_Исходный текст:_
У Достоевского остался лишь «Новый Завет», подаренный на пути на каторгу, в Тобольске, женами декабристов. В корешок книги были ещё вклеены такие необходимые на каторге 10 рублей.
Эта книга, единственная бывшая с Достоевским в четыре каторжных года, оказалась настоящим сокровищем для исследователей. В ней 1426 помет, включая 719 загибов, 364 отметки ногтем. Практически каждая строчка Нового Завета, так или иначе, нашла отражения в романах, рассказах, статьях, письмах Достоевского, проникнутых не только евангельской образностью, но и бесчисленными прямыми и скрытыми евангельскими цитатами. О воскресении Лазаря читает Соня Раскольникову. О Гардаринском бесноватом и его бесах, вошедших в свиней, говорят в «Бесах».
Именно на каторге Достоевский окончательно обретает веру в Христа и русский народ. Он спускается к разбойникам, чтобы обрести среди них Спасителя.
Долгое время каторжники находились в непримиримой ненависти к дворянину и поминутно выказывали эту ненависть. «150 врагов не могли устать в преследовании», — писал он брату. Но в этом безобразии и жестокости писатель обретает душу народа и его правду. Народ ненавидит дворян именно за то, что те утратили Бога. «Ты безбожник, ты в Бога не веруешь, убить тебя надо», — будут кричать Раскольникову каторжники в «Преступлении и наказании».
Однако в этом страдании и ничтожестве Достоевский раскрывает для себя человека: «Я в четыре года отличил, наконец, людей. Поверишь ли: есть характеры глубокие, сильные, прекрасные, и как весело было под грубой корой отыскать золото… Что за чудный народ. Время для меня не потеряно, если я узнал не Россию, так народ русский хорошо, и так хорошо, как, может быть, не многие знают его», — признавался писатель в письме к брату.
Из ссылки в Семипалатинске он пишет своему старому другу Аполлону Майкову: «Я, например, до такой степени родня всему русскому, что даже каторжные не испугали меня. Это был русский народ, мои братья по несчастью, и я имел счастье отыскать не раз даже в душе разбойника великодушие, потому естественно, что мог понять его; ибо сам был русский».

_Строки данных:_
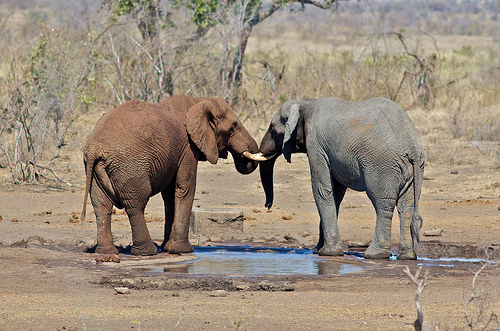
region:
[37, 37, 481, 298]
a brown and a gray member of the family Elephantidae and the order Proboscidea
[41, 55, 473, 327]
a brown and a gray elephant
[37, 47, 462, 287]
two elephants touching each other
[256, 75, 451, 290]
a gray mammal of the family Elephantidae and the order Proboscidea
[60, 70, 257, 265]
a brown mammal of the family Elephantidae and the order Proboscidea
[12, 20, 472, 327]
two mammals of the family Elephantidae and the order Proboscidea socializing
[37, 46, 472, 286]
two elephants socializing with one another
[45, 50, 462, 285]
elephants looking at each other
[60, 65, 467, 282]
the socialization of elephants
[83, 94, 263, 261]
this is an elephant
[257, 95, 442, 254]
this is an elephant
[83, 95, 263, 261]
this is a brown elephant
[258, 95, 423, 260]
this is a grey elephant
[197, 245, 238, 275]
this is a body of water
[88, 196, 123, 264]
this is an elephant's leg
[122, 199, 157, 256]
this is an elephant's leg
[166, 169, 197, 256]
this is an elephant's leg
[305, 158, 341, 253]
this is an elephant's leg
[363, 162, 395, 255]
this is an elephant's leg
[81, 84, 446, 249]
these are the elephants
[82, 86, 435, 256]
the elephants are two in umber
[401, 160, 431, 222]
this is the tail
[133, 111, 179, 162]
this is the belly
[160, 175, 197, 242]
this is the leg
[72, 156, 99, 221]
the tail is short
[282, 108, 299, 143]
this is the ear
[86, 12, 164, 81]
the tree is dry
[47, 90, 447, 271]
two elephants on the dirt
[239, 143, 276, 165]
long white tusk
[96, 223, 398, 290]
puddle of water on the ground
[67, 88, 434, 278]
brown elephant next to a gray one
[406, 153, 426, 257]
gray tail hanging down to the ground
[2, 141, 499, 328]
dirt on the ground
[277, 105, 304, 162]
ear on the side of the head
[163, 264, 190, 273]
reflection in the water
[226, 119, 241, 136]
eye on the side of the head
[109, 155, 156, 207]
lines on the skin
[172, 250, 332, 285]
water is in the puddle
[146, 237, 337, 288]
puddle is on the ground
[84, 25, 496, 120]
the trees are bare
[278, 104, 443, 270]
the elephant is gray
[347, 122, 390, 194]
dust is on the elephant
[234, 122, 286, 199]
the trunks are touching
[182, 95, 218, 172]
the ears are flared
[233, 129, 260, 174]
the trunk is curled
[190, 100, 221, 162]
ear of an elephant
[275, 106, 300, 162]
ear of an elephant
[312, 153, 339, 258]
leg of an elephant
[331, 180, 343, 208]
leg of an elephant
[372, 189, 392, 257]
leg of an elephant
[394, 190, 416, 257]
leg of an elephant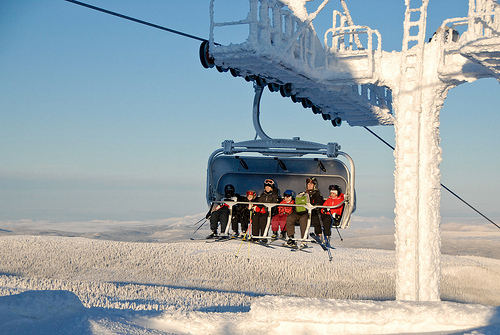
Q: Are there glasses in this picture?
A: No, there are no glasses.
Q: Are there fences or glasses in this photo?
A: No, there are no glasses or fences.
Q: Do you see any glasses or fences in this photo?
A: No, there are no glasses or fences.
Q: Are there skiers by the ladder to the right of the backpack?
A: Yes, there is a skier by the ladder.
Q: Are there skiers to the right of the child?
A: Yes, there is a skier to the right of the child.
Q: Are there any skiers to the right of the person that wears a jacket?
A: Yes, there is a skier to the right of the child.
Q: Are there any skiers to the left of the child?
A: No, the skier is to the right of the child.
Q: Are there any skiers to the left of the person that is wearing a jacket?
A: No, the skier is to the right of the child.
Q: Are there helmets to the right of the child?
A: No, there is a skier to the right of the child.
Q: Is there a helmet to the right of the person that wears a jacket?
A: No, there is a skier to the right of the child.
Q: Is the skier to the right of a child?
A: Yes, the skier is to the right of a child.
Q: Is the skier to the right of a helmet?
A: No, the skier is to the right of a child.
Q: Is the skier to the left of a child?
A: No, the skier is to the right of a child.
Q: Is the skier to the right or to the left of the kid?
A: The skier is to the right of the kid.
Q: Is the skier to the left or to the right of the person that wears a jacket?
A: The skier is to the right of the kid.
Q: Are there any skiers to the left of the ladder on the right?
A: Yes, there is a skier to the left of the ladder.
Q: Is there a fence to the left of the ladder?
A: No, there is a skier to the left of the ladder.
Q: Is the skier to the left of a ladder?
A: Yes, the skier is to the left of a ladder.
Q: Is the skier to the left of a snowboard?
A: No, the skier is to the left of a ladder.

_Письменное задание:_ Воспроизведите дословно фрагмент текста о Достоевском на каторге от слов «Долгое время каторжники» до слов «письме к брату.» включительно. Строки здесь никакой роли не играют.

_Правильный ответ:_
Долгое время каторжники находились в непримиримой ненависти к дворянину и поминутно выказывали эту ненависть. «150 врагов не могли устать в преследовании», — писал он брату. Но в этом безобразии и жестокости писатель обретает душу народа и его правду. Народ ненавидит дворян именно за то, что те утратили Бога. «Ты безбожник, ты в Бога не веруешь, убить тебя надо», — будут кричать Раскольникову каторжники в «Преступлении и наказании».
Однако в этом страдании и ничтожестве Достоевский раскрывает для себя человека: «Я в четыре года отличил, наконец, людей. Поверишь ли: есть характеры глубокие, сильные, прекрасные, и как весело было под грубой корой отыскать золото… Что за чудный народ. Время для меня не потеряно, если я узнал не Россию, так народ русский хорошо, и так хорошо, как, может быть, не многие знают его», — признавался писатель в письме к брату.